3. August 2011, 10:20 Uhr

Kabinett beschließt Fernbus-Freigabe

Die Deutschen sollen künftig deutlich einfacher und häufiger mit dem Bus verreisen können. Das Bundeskabinett brachte am Mittwoch eine Reform auf den Weg, die den Fernverkehr mit Bussen liberalisiert.

Zwischen deutschen Städten sollen Reisende bald bundesweit mit Fernbussen fahren können - als neue Konkurrenz zu Pkw, Bahn und Billigfliegern. Das Bundeskabinett beschloss am Mittwoch in Berlin eine weitgehende Freigabe des innerdeutschen Buslinienverkehrs, die im nächsten Jahr in Kraft treten soll.

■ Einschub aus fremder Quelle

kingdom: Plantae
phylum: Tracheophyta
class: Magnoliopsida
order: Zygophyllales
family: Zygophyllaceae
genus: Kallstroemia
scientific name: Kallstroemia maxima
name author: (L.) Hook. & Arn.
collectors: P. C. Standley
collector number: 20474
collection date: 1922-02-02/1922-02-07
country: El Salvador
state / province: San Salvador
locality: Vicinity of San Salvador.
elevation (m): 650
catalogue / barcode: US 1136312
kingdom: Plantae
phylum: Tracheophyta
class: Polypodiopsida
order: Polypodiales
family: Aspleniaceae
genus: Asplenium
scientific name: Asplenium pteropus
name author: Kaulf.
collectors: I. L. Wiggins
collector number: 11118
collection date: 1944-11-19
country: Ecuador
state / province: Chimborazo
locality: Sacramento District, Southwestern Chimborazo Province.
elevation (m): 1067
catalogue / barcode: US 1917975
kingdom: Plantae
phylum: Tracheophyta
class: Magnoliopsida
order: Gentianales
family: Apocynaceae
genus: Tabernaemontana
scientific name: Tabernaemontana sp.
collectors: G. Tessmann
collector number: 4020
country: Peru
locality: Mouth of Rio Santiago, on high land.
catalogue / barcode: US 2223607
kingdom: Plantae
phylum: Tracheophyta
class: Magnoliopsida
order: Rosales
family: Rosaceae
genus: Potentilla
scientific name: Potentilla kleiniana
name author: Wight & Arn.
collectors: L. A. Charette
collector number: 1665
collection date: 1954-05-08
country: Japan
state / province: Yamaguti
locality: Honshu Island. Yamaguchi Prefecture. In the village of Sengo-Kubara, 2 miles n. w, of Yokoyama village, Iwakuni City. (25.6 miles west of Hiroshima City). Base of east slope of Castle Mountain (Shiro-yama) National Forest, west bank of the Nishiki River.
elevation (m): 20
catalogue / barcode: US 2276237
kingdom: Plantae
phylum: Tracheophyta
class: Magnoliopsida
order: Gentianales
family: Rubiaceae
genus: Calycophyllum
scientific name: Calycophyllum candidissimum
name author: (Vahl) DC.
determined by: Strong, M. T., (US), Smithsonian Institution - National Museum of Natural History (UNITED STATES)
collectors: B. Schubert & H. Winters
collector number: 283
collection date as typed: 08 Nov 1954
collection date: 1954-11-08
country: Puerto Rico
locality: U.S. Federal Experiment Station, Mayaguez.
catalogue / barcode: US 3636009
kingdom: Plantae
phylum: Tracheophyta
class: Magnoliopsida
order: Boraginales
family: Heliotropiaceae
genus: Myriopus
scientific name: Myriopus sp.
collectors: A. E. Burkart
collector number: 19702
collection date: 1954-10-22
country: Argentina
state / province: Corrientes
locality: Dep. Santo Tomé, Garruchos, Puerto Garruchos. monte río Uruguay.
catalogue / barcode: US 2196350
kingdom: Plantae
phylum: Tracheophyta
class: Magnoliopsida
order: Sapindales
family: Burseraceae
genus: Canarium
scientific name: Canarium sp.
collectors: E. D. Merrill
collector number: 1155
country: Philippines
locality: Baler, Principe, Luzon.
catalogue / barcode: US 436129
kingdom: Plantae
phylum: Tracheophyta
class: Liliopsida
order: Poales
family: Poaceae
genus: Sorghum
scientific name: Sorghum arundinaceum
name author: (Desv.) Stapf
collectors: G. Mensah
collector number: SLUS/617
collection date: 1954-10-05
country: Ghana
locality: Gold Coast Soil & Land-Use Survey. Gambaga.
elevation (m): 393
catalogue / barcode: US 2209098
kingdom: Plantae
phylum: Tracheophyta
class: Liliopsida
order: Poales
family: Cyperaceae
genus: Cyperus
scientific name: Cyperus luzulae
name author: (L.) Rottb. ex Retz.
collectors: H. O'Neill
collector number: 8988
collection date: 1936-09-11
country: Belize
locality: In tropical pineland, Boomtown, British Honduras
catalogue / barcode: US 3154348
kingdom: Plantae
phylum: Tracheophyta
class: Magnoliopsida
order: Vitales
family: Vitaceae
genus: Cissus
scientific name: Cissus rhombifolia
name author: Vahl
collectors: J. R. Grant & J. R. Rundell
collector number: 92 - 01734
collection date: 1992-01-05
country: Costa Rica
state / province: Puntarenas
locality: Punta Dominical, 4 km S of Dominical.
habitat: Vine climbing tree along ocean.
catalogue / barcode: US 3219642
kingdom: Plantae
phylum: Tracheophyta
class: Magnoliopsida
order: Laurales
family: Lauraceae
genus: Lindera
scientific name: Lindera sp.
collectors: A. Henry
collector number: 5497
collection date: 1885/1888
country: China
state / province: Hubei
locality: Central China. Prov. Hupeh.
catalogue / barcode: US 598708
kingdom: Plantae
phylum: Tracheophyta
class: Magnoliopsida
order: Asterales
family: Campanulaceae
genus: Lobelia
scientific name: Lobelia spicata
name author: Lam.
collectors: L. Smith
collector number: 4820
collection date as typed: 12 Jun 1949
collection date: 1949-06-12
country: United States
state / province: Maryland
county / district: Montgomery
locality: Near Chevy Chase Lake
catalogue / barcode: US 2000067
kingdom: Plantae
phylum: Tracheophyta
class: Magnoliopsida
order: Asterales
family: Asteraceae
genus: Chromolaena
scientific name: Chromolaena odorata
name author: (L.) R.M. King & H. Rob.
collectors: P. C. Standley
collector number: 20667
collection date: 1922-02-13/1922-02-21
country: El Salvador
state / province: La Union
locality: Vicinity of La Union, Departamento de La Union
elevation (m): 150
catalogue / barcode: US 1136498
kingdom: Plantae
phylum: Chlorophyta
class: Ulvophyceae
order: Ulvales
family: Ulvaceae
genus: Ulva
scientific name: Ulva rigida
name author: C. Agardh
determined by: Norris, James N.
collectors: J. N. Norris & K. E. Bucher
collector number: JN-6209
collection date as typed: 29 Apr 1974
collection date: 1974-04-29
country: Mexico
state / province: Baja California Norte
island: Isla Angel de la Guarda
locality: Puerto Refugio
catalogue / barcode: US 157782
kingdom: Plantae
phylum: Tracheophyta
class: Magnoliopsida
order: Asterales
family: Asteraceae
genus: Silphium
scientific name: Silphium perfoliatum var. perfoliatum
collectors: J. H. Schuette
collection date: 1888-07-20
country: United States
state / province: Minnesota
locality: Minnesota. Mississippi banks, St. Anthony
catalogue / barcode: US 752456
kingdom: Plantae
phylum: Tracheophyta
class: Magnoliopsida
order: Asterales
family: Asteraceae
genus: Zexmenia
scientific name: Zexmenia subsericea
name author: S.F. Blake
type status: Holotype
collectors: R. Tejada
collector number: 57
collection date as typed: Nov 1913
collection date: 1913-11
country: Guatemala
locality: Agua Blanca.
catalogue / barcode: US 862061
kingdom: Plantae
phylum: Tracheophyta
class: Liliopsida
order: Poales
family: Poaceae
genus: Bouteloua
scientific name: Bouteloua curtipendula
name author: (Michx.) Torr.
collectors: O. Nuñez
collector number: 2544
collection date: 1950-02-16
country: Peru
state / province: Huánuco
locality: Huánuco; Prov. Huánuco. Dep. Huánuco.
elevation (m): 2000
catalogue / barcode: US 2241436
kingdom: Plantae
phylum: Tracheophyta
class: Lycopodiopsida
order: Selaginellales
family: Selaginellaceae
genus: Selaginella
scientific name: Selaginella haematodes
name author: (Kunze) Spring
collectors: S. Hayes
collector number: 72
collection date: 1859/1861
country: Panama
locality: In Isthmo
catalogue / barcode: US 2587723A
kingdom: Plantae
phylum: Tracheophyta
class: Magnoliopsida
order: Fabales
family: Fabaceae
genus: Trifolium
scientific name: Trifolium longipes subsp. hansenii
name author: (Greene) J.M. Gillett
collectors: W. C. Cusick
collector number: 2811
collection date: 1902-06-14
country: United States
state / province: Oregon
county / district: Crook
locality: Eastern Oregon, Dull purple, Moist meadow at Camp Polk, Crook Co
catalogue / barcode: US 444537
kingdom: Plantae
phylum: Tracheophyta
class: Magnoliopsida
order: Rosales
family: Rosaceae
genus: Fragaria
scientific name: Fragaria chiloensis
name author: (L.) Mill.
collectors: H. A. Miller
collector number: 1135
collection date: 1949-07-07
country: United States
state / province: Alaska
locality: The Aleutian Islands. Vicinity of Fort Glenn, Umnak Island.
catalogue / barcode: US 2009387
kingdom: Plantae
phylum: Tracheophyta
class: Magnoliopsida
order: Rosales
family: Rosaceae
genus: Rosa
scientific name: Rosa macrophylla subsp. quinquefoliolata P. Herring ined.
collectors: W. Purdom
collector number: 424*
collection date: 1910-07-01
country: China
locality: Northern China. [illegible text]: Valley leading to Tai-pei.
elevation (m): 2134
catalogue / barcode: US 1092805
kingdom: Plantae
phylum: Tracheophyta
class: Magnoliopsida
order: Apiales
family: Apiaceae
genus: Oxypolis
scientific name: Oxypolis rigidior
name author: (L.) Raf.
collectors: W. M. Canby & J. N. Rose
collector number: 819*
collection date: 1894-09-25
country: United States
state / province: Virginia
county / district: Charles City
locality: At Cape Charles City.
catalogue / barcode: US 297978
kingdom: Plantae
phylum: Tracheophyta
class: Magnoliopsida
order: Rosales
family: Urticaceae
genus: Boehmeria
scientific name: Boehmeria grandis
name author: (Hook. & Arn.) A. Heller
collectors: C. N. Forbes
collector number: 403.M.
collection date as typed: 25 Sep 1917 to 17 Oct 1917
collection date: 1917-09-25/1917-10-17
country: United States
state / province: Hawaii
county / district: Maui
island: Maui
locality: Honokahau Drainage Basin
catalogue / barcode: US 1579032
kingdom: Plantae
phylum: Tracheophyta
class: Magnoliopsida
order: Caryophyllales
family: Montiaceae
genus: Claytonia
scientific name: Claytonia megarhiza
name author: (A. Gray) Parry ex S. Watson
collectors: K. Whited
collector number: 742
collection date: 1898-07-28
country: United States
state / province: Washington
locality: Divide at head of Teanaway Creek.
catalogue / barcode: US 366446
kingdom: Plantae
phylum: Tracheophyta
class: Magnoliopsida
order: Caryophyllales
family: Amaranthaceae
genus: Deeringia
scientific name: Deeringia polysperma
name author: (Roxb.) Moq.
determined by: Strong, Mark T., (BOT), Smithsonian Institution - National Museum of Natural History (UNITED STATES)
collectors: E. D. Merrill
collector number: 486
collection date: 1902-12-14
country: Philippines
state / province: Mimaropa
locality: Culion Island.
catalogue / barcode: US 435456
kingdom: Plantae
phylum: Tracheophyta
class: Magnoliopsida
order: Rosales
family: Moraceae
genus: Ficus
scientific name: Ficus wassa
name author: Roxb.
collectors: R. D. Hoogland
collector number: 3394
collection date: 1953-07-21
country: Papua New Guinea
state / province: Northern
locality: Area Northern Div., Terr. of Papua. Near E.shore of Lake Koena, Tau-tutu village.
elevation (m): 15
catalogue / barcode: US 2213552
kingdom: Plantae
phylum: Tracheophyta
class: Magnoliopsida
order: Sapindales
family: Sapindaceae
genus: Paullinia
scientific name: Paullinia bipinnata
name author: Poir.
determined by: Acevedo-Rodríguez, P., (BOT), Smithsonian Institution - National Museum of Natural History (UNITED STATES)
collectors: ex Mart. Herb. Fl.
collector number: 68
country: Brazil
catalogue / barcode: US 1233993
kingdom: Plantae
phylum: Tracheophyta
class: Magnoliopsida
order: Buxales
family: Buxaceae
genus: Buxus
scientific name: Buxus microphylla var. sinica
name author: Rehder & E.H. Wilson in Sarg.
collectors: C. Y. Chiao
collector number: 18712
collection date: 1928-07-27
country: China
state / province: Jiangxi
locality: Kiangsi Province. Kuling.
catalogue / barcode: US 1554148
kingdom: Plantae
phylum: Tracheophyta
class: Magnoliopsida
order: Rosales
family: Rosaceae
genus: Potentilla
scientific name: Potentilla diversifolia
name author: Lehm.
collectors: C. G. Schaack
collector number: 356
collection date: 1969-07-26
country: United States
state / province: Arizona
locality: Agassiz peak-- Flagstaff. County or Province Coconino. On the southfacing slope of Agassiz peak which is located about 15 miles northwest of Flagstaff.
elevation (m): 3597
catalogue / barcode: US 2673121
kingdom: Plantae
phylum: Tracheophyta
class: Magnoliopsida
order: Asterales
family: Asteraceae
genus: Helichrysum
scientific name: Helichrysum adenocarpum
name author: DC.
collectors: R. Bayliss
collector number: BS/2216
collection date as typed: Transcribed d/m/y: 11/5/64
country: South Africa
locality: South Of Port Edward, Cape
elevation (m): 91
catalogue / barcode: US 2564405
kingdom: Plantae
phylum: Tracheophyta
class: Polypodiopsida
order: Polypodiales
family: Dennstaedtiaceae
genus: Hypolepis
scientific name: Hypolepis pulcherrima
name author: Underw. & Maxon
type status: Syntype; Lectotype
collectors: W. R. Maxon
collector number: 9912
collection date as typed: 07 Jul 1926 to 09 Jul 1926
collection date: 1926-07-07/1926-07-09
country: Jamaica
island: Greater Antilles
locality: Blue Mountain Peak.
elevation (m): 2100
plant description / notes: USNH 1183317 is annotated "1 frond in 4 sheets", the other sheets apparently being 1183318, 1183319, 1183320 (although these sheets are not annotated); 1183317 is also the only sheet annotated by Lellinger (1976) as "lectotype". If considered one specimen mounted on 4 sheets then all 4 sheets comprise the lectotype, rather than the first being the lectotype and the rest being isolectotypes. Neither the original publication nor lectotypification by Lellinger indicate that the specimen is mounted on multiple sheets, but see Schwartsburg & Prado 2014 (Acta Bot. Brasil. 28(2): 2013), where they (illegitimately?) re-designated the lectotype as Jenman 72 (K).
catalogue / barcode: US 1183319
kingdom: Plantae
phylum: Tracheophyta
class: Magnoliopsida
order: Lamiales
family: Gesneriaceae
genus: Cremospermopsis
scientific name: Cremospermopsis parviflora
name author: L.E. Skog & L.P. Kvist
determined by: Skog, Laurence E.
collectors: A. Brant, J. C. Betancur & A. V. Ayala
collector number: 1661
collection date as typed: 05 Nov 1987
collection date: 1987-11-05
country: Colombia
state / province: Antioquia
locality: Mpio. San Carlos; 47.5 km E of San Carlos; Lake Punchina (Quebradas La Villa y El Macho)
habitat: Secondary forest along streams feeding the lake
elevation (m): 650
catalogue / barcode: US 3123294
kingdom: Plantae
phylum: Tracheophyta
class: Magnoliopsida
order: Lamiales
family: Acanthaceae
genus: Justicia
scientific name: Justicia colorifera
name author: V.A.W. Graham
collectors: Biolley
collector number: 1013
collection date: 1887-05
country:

Die Gesetzesnovelle von Verkehrsminister Peter Ramsauer (CSU) beseitigt jahrzehntelange Beschränkungen, die einst den Aufbau der Eisenbahn schützen sollten. Nach dem Personenbeförderungsgesetz ist für nationale Fernbuslinien eine Genehmigung nötig. Sie wird bisher aber meist nicht erteilt, wenn es parallel eine Bahnverbindung gibt.

"Wir befreien den Markt für Fernbusreisen von seinen Fesseln", sagte Ramsauer. Verbraucher sollten die Möglichkeit erhalten, auch über längere Strecken kostengünstig und umweltfreundlich mit dem Bus zu fahren statt jeweils für sich in Personenwagen. "Wir wollen also Verkehre auf der Straße bündeln, jedoch der Schiene keine Kunden abjagen", erläuterte der Minister.

Auch künftig müssen Fernbuslinien bei den Länderbehörden beantragt werden, sie sind künftig jedoch "grundsätzlich genehmigungsfähig". Die Schutzklausel für parallele Fernzugverbindungen fällt weg. Den öffentlich finanzierten Nahverkehrsangeboten sollen Fernbusse aber nicht verkappt Konkurrenz machen. Daher müssen Fernbus-Haltestellen mindestens 50 Kilometer voneinander entfernt sein.